[ASSIGNMENT] Identify every line in the entries below that contains the string "equals", and copy each such line in full. Case counts: a match must have the same capitalization.

[DATASET EXCERPTS]
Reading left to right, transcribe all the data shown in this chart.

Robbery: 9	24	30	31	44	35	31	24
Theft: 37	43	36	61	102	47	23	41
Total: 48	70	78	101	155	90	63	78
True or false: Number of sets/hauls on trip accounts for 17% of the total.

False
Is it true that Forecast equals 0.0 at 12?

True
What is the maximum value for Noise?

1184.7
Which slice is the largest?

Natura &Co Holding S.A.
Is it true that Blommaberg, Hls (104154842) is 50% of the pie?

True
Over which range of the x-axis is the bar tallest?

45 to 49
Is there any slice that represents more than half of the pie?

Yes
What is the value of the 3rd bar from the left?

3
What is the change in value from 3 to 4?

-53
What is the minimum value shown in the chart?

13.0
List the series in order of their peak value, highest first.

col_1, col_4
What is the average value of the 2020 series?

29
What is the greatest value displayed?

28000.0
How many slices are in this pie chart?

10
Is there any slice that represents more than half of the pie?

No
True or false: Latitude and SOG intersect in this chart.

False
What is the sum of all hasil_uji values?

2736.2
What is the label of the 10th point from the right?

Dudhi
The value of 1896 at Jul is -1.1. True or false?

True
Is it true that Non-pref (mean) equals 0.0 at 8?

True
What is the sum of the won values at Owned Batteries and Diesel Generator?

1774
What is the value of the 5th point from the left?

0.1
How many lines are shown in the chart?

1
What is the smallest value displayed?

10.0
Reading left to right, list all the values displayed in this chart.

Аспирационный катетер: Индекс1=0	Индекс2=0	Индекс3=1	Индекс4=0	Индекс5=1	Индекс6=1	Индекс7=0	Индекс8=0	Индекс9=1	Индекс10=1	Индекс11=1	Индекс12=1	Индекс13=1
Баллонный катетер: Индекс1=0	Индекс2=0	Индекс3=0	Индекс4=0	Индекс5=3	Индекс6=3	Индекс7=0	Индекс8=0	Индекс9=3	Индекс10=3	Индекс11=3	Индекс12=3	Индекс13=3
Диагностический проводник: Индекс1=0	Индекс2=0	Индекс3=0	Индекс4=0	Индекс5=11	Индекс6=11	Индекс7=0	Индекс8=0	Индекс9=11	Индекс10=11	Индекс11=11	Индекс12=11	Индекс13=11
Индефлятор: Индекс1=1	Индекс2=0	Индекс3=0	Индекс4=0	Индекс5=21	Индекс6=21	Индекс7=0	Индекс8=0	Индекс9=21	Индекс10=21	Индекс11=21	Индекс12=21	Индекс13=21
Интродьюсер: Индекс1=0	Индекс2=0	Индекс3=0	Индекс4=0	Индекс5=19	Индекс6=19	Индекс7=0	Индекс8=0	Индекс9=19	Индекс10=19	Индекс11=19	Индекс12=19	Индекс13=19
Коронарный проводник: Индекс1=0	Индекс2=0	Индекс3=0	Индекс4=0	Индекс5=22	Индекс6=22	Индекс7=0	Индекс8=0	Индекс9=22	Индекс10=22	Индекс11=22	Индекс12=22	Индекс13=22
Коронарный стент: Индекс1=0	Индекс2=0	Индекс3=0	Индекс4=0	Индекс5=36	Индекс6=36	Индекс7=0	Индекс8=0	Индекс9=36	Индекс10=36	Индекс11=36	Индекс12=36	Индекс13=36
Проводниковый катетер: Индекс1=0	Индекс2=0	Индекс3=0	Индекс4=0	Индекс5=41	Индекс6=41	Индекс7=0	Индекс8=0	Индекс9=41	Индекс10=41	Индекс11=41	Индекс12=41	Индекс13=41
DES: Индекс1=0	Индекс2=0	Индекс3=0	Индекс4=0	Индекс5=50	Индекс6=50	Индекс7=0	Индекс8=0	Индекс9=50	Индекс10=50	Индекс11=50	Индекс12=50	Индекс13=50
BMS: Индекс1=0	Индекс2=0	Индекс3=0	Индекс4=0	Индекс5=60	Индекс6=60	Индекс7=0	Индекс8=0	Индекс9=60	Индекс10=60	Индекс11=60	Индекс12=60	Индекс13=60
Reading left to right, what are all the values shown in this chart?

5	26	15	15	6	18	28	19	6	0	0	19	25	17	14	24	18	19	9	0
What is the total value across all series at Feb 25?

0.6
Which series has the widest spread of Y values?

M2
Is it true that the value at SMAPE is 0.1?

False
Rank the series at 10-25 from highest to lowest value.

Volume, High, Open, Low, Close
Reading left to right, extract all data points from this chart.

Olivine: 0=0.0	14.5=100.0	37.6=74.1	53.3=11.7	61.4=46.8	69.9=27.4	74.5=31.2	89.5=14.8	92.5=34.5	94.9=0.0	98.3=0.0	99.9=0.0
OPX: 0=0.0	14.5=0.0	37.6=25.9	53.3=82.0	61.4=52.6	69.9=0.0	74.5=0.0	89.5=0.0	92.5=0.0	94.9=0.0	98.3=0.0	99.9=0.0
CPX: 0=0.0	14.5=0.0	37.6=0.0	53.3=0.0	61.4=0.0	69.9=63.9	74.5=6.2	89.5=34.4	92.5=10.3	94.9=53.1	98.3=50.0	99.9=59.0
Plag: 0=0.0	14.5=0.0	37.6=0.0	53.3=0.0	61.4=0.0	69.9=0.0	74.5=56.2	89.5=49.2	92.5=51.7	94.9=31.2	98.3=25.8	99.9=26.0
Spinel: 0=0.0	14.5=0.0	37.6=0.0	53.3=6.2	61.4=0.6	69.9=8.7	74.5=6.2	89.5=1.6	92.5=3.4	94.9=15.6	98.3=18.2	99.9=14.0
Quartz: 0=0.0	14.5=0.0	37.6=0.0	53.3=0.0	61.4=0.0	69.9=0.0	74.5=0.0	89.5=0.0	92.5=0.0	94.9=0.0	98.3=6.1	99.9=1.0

[PROBLEM SOLUTION]
Is it true that Forecast equals 0.0 at 12?
Is it true that Non-pref (mean) equals 0.0 at 8?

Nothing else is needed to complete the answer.